27 F. Supp. 155 | S.D.N.Y. | 1939
This proceeding has for its object the cancellation of defendant’s naturalization granted on or about January 23, 1933.
The following facts are found:
The defendant entered this country for the first time April 14, 1920, on the S. S. Patria. His certificate of admission was based in part upon an Italian passport bearing the visa of a United States Consul at Naples, issued upon the defendant’s representation that he was returning to the United States where he had resided from 1913 to 1915.
That statement was untrue and known to be so by the defendant when he made it.
His object was to secure the advantage of admission to this country as a beneficiary of the Joint Resolution of October 19, 1918, Title 8 U.S.C. § 230, 8 U.S.C.A. § 230, having to do with aliens residing in this country. prior to the World War, who saw service overseas in the military forces of nations co-belligerent with the United States; any such who could not have secured admission under the Act of February 5, 1917, Title 8 U.S.C. § 136, 8 U.S.C.A. § 136, being illiterate (Subd. o), was ap
This defendant was in 1920 and is now illiterate within the definition of the said statute.
It is difficult to understand by what process his naturalization in 1933 was accomplished, but the fact that it was indicates the necessity for giving careful consideration to this application.

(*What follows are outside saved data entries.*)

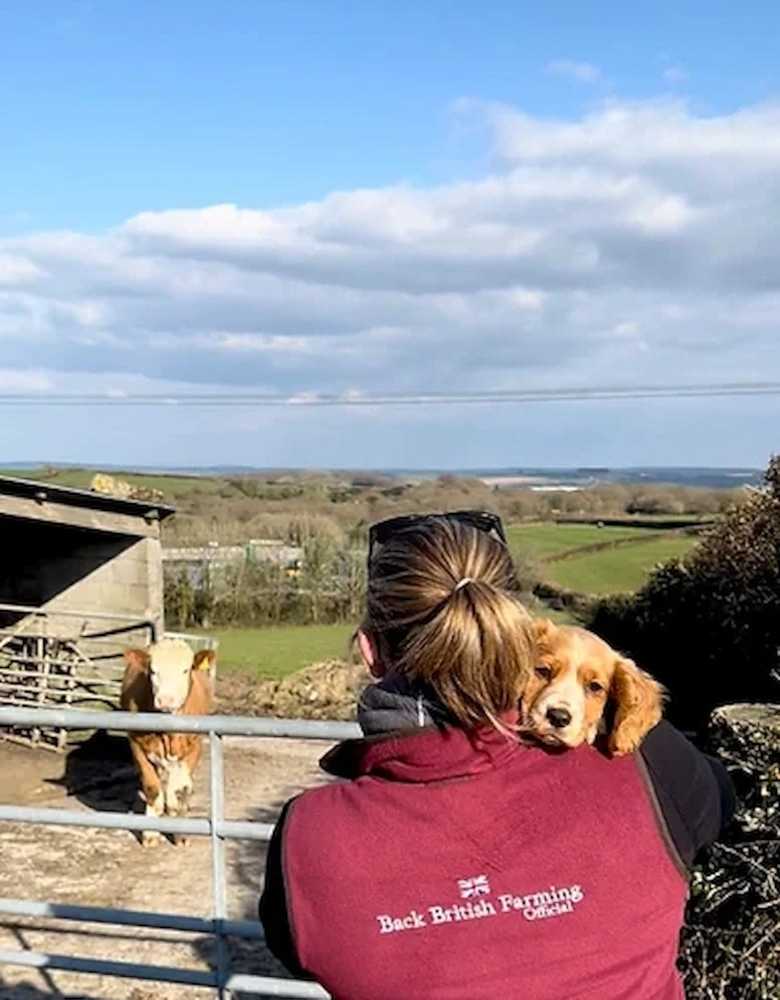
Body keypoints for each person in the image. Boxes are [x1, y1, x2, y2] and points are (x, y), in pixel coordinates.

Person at [259, 510, 735, 1000]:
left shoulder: (308, 839)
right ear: (510, 634)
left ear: (369, 650)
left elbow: (294, 949)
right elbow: (721, 799)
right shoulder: (650, 771)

The Government’s case is comprehended entirely, within the foregoing facts and rests in the assertion that, in the declaration of intention and in the petition for naturalization, it is falsely stated as follows : “ * * * My lawful entry for permanent residence in the United States was at New York, N. Y., under the name of Giuseppe Marino, on April 14, 1920, on the vessel Patria”, in that the petitioner then knew that his said entry was not lawful, but was based upon the false statements that underlay his procurement of the visa from the consul in Naples.
The proof is clearly with the Government.
For the defendant it is argued that the Government is estopped because the naturalization proceeding required for its presentation a certificate of lawful entry, which was issued in 1929.
It is said that the 1920 entry should then have been challenged and, if found to be defective for the reasons stated, relief could have been afforded to the defendant under the provisions of Title 8 U.S.C. § 106a, 8 U.S.C.A. § 106a, having to do with the registry of aliens entering prior to June 3, 1921, “in whose case there is no record of admission for permanent residence”. Manifestly that had nothing to do with an alien as to whom there was a record of admission which was the result of a misrepresentation in limine. Incidentally such a record was inconsistent with an affirmative showing of good character required of an applicant under that section.
Moreover there seems to be no estoppel against the United States in such matters. See Johannessen v. United States, 225 U.S. 227, 32 S.Ct. 613, 56 L.Ed. 1066; United States v. Ness, 245 U.S. 319, 38 S.Ct. 118, 62 L.Ed. 321.
Finally, it is urged that this defendant will become liable to deportation 'in the event of a decision adverse to him and that, because of the passage of years, the matter should not be in court anyway.
Mere lapse of time cannot render the false true, nor deter the Government from enforcing the law as Congress has ordained it.
The prayer of the petition must be granted. Settle decree.